“Temos uma ideia (sobre onde está), certamente, mas não podemos falar disso. Temos também um plano e conhecimentos que estamos ampliando”, disse Rasim Ljajic, ministro do Trabalho sérvio e responsável do órgão sérvio de coordenação com o Tribunal Penal Internacional para a Antiga Iugoslávia (TPII).
No entanto, o responsável sérvio disse que os dados sobre o paradeiro de Mladic, “às vezes, são relevantes por um tempo e então se veem desmentidos por algum acontecimento, caem como uma torre de cartas de baralho”.
Em qualquer caso, o ministro afirmou que os serviços responsáveis pela busca do ex-chefe militar dos sérvios da Bósnia trabalham ao máximo, e anunciou que, “se continuarem com este método, a captura será inevitável”.

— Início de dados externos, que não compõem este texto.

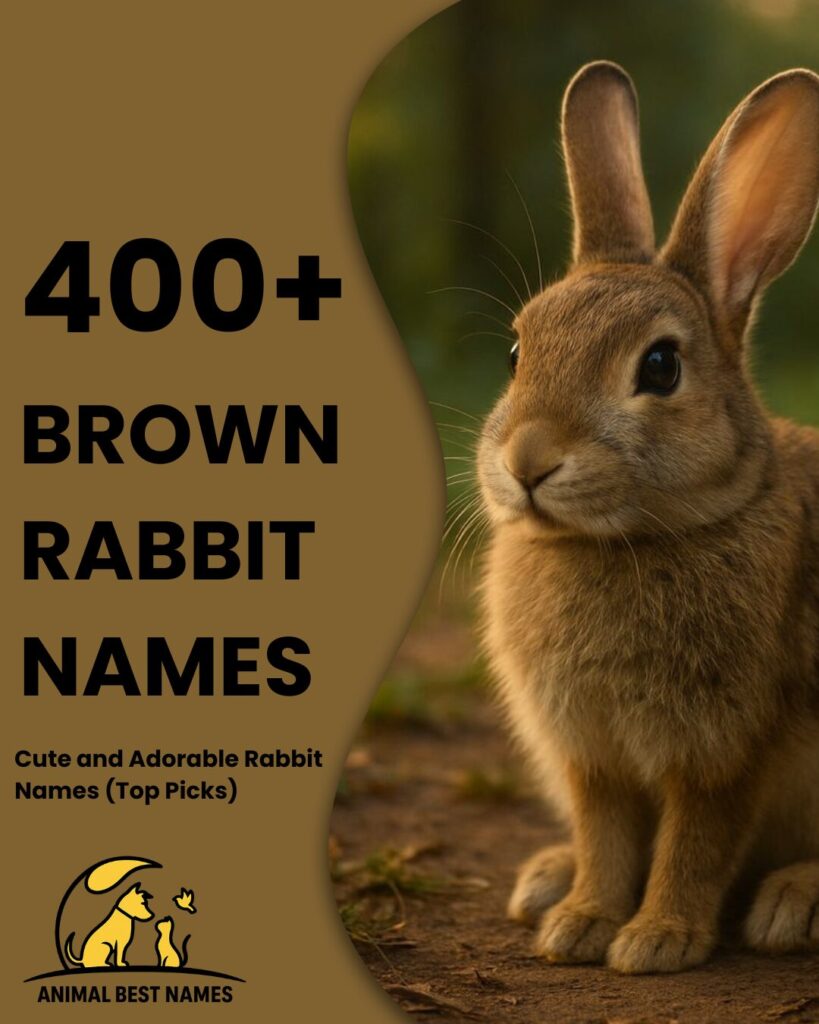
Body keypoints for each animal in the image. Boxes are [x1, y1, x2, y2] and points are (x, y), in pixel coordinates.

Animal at [477, 60, 819, 974]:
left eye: (660, 367)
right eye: (517, 352)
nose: (526, 462)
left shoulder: (724, 749)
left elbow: (694, 844)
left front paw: (656, 940)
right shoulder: (589, 755)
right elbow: (606, 838)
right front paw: (581, 923)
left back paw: (792, 902)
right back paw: (546, 880)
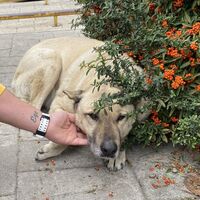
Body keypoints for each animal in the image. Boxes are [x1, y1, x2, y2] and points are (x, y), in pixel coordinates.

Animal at [11, 36, 148, 170]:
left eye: (121, 117)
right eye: (93, 116)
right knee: (34, 106)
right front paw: (52, 148)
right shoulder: (59, 104)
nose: (109, 150)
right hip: (53, 60)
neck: (109, 76)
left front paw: (118, 155)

“Evidentemente, Mladic se esconde bem e ainda com sucesso, mas não poderá fazer isso infinitamente. Pode prorrogar, assim, sua extradição, mas não poderá evitá-la”, disse Ljajic.
No último dia 29, Ljajic renunciou como coordenador da equipe de busca de Mladic, porque havia afirmado várias vezes que o foragido seria capturado antes do fim do ano.
A melhora da cooperação sérvia com o TPII permitiu que entrasse em vigor um acordo comercial com a UE, um passo essencial para a pretensão de Belgrado de entrar no bloco.
No entanto, a captura e extradição de Mladic continuam sendo a condição principal para o avanço sérvio à entrada na UE.
Mladic é acusado pelo TPII de genocídio em relação ao massacre de muçulmanos de Srebrenica, ao cerco de Sarajevo e a outros crimes cometidos durante a Guerra da Bósnia (1992-1995).